[Saved data entries]
▶

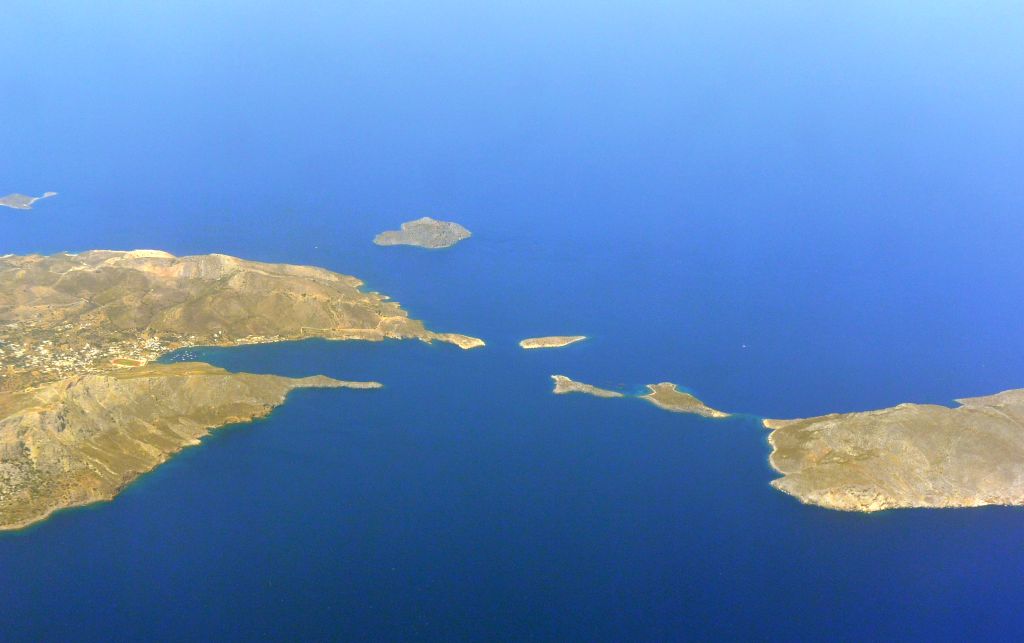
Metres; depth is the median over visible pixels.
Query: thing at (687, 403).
islet
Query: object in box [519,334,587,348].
islet
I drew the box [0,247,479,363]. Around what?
headland
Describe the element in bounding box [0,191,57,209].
island
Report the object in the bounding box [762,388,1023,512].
island
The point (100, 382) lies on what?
headland
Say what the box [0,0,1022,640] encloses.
sea
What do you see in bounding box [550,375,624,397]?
islet
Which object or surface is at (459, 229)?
island
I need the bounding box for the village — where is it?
[1,324,179,383]
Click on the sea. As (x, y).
(779, 501)
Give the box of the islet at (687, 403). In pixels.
[639,381,729,419]
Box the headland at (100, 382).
[0,363,379,533]
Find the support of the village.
on the headland at (166, 270)
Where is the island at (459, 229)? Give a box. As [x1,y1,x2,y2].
[371,217,471,248]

◀

→ **What to do**: Line for line, restate the data above and omit every picture.

→ **Solution for this task**:
Metres; depth is the median over visible pixels.
Query: thing at (687, 403).
islet
Query: object in box [519,334,587,348].
islet
I drew the box [0,247,479,363]. Around what?
headland
Describe the element in bounding box [0,191,57,209].
island
Report the object in the bounding box [762,388,1023,512].
island
The point (100, 382) lies on what?
headland
Say what the box [0,0,1022,640] encloses.
sea
What do you see in bounding box [550,375,624,397]?
islet
Which object or surface is at (459, 229)?
island
I need the bounding box for the village — where is it?
[1,324,179,383]
Click on the sea. As (x, y).
(779, 501)
Give the box of the islet at (687, 403). In pixels.
[639,381,729,419]
Box the headland at (100, 382).
[0,363,379,533]
Find the support of the village.
on the headland at (166, 270)
Where is the island at (459, 229)? Give a box. As [x1,y1,x2,y2].
[371,217,471,248]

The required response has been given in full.